Monday, March 22, 2010

`More Beautiful for Being Small and Unpretending'

Conversation with my brother reliably turns to the creek, fields and woods behind the house where we grew up in a suburb on the west side of Cleveland, and where he and his family now live. On Sunday, the temperature there was in the fifties, three months of snow had melted and the crocuses had come and gone. Ken was sitting in the backyard describing the bird life to me when I remembered a patch of pale-blue wildflowers that returned every spring in the grass near a crab apple tree in what we called the Second Field. Appropriately, they were forget-me-nots, small flowers about the color of a chicory blossom or a cloudless sky in June.

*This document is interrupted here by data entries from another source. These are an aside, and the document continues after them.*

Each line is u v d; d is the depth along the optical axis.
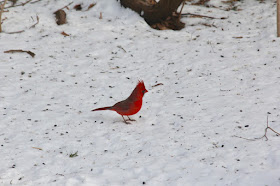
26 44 15.43
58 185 7.26
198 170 7.55
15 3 19.30
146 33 16.69
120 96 11.54
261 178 7.05
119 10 18.36
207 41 15.55
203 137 8.88
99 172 7.69
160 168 7.71
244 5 18.91
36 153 8.50
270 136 8.60
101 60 14.23
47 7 18.75
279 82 11.54
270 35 15.27
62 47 15.34
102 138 9.15
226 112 10.04
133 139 9.05
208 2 19.58
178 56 14.32
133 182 7.29
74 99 11.41
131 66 13.77
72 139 9.12
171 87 12.07
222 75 12.52
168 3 16.44
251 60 13.38
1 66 13.59
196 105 10.66
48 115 10.39
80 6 18.94
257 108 10.09
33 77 12.89
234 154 8.03
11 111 10.59
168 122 9.84
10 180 7.46
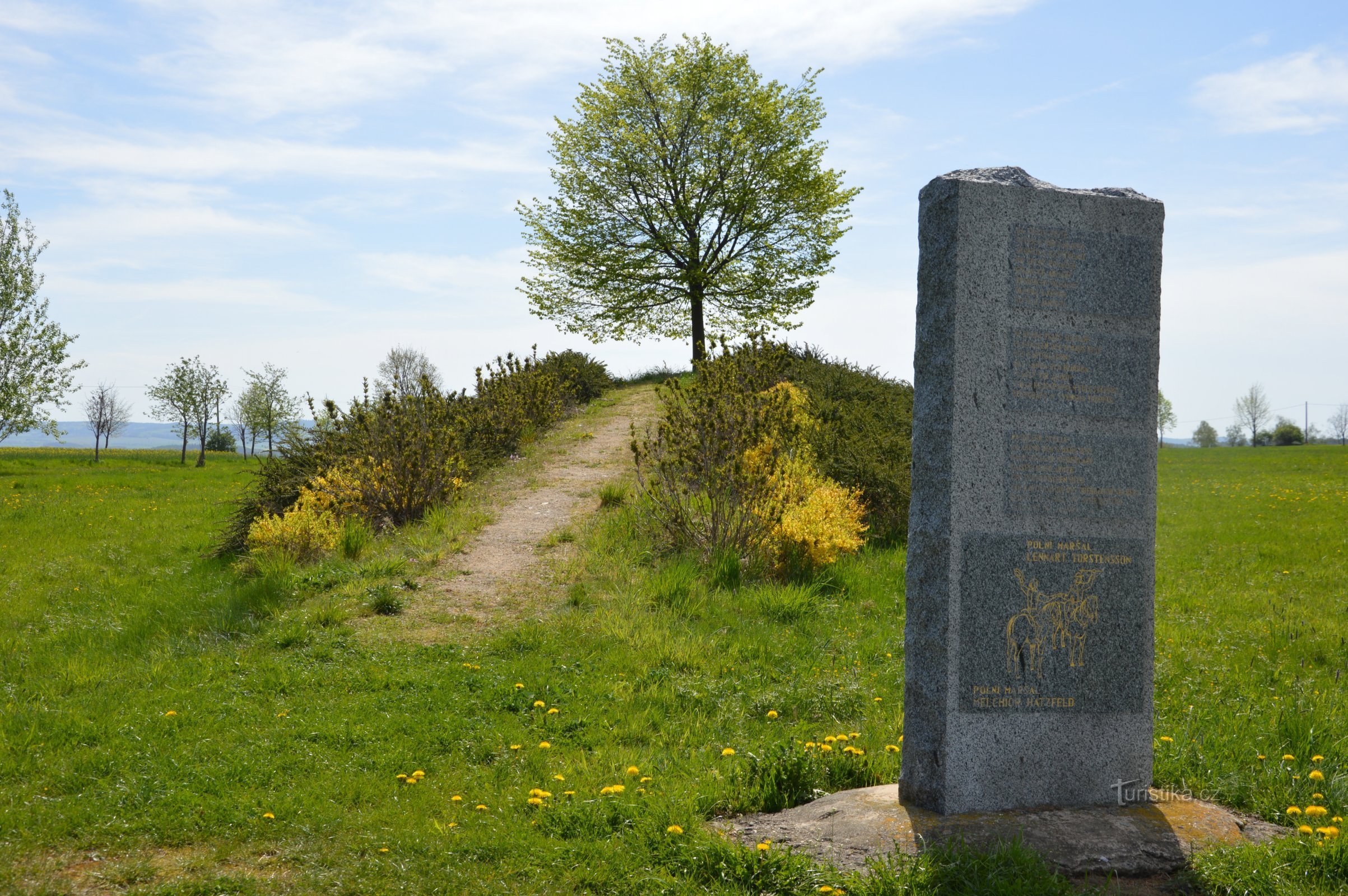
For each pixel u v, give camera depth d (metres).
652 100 27.31
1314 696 6.68
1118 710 4.97
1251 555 13.59
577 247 27.11
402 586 10.52
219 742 6.00
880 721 6.50
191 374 42.28
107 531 16.23
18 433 37.25
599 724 6.48
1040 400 4.94
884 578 11.09
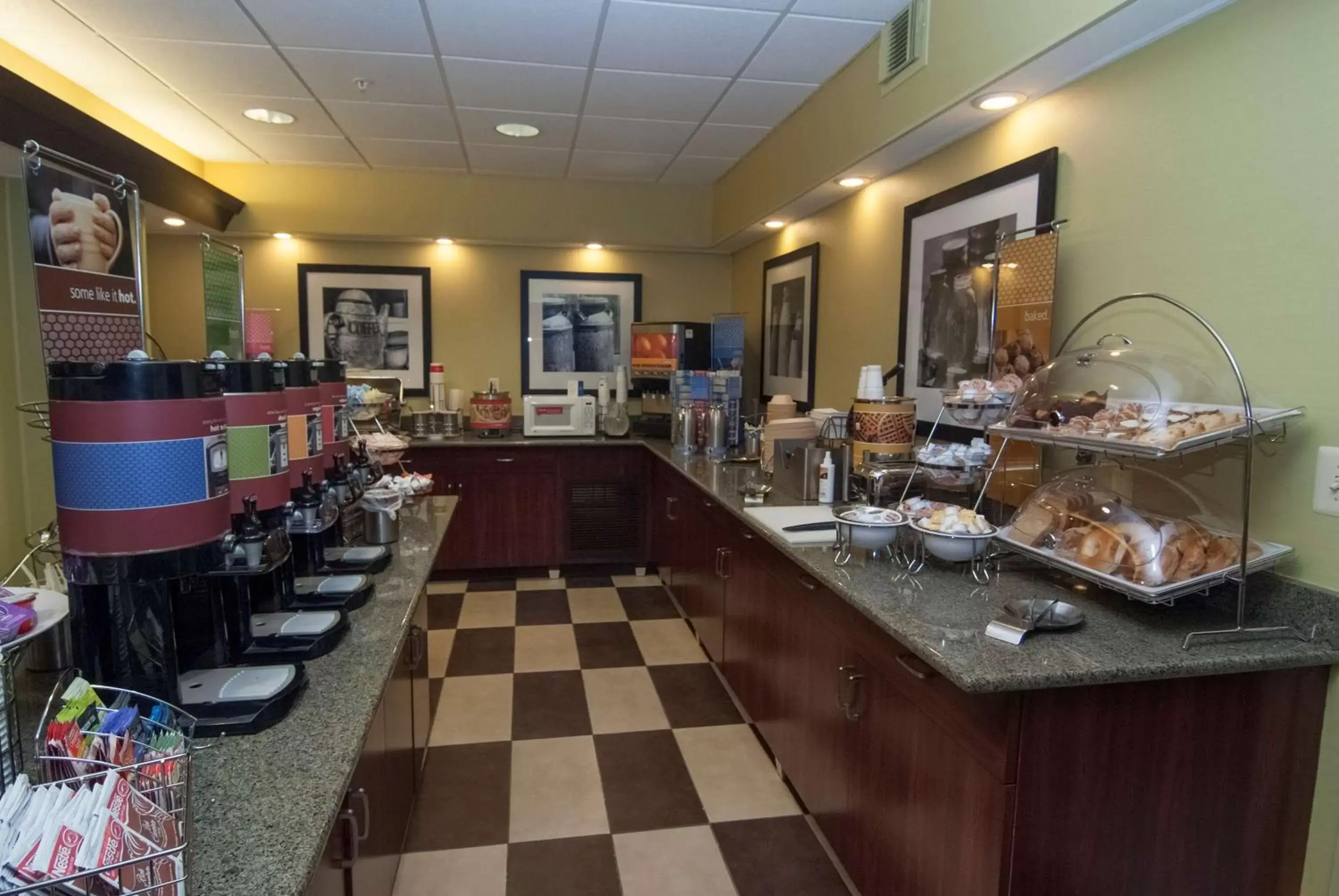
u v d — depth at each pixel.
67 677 1.11
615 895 1.95
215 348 2.21
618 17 2.57
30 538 1.63
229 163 4.47
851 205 3.41
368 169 4.60
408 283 5.00
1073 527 1.67
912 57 2.43
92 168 1.50
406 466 4.51
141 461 1.03
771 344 4.48
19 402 3.47
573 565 4.84
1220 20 1.60
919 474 2.33
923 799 1.56
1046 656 1.35
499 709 2.96
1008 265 2.21
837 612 1.98
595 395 5.27
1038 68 1.94
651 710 2.96
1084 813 1.34
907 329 2.89
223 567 1.17
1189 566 1.45
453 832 2.20
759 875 2.03
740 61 2.94
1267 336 1.52
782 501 2.81
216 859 0.86
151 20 2.59
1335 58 1.38
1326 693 1.45
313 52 2.86
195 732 1.11
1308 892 1.49
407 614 1.67
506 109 3.50
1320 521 1.44
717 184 4.87
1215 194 1.62
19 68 2.82
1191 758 1.39
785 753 2.38
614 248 5.14
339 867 1.26
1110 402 1.69
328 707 1.23
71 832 0.72
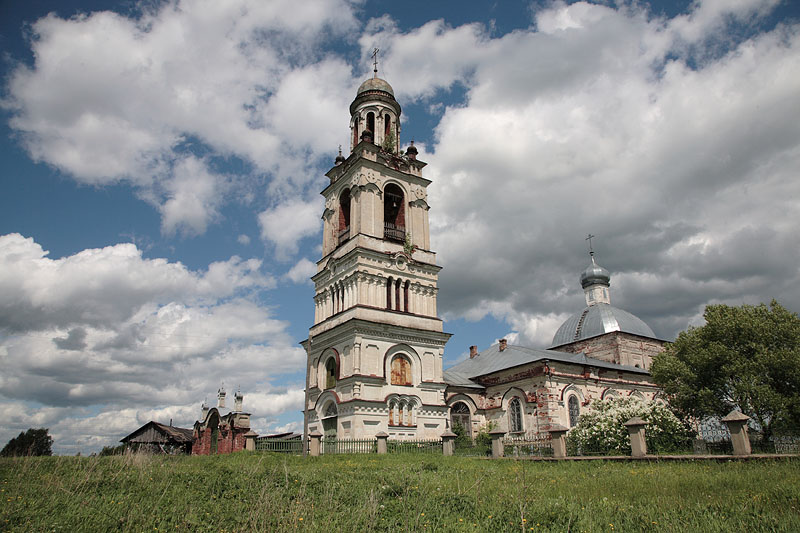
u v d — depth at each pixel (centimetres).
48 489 1625
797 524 1094
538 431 4838
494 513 1260
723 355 4184
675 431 3488
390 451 3747
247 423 5191
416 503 1317
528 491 1580
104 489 1659
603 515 1248
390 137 5572
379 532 1134
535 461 2856
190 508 1344
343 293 4841
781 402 3825
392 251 4928
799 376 3922
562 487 1739
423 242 5231
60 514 1317
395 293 4831
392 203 5497
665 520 1180
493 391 5450
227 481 1786
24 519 1255
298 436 5731
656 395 5891
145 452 2733
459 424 5122
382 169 5175
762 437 3941
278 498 1407
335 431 4438
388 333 4591
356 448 3869
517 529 1140
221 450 5288
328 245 5356
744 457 2234
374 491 1504
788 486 1504
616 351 7050
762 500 1346
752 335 4194
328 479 1842
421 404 4603
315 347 5016
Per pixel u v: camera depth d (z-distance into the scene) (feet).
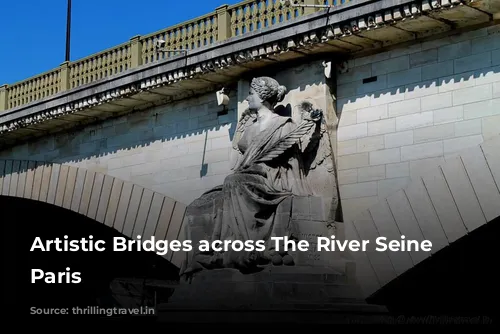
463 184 71.61
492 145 69.97
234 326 77.46
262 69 87.35
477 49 73.10
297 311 74.33
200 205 85.15
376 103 79.15
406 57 77.66
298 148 80.28
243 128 85.46
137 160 101.30
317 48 80.84
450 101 74.13
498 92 71.31
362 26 76.07
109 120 105.91
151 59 98.53
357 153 79.82
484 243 77.87
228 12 89.61
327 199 79.25
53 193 110.22
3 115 114.11
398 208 75.77
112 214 102.27
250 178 79.97
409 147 76.23
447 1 70.44
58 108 106.42
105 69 103.86
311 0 82.53
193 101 96.17
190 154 95.35
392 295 79.51
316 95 82.07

When I asked about them Ken said, “They’re long gone.” I knew the natural cycle in the 40 years since I lived there had transformed the fields into groves of softwoods, and the poplars and locusts had been succeeded by oaks and ashes, but the absence of the forget-me-nots still came as a sickening surprise.

The genus Myosotis consists of about 50 species, 11 of them in North America, known familiarly as forget-me-nots. Myosotis is from the Greek for “mouse’s ear,” which the plant’s leaf is said to resemble. Classical scholar Henry Thoreau knew the etymology. Witness his journal entry from June 12, 1852:

“Marsh speedwell, Veronica scultellata, lilac tinted, rather pretty. The mouse-ear forget-me-not, Myosotis laxa, has now extended its racemes (?) very much, and hangs over the edge of the brook. It is one of the most interesting minute flowers. It is the more beautiful for being small and unpretending; even flowers must be modest.”

Perhaps it’s the modesty of the forget-me-not, its uncomplicated beauty, that impressed itself on my memory: “More beautiful for being small and unpretending.” And for being unforgotten.

1 comment:

Anonymous said...

I have a bottle of "Bleu Myositis" fountain pen ink made by J. Herbin, the world's oldest ink company, established in 1670. It is a beautiful blue that reminds one of forget-me-nots.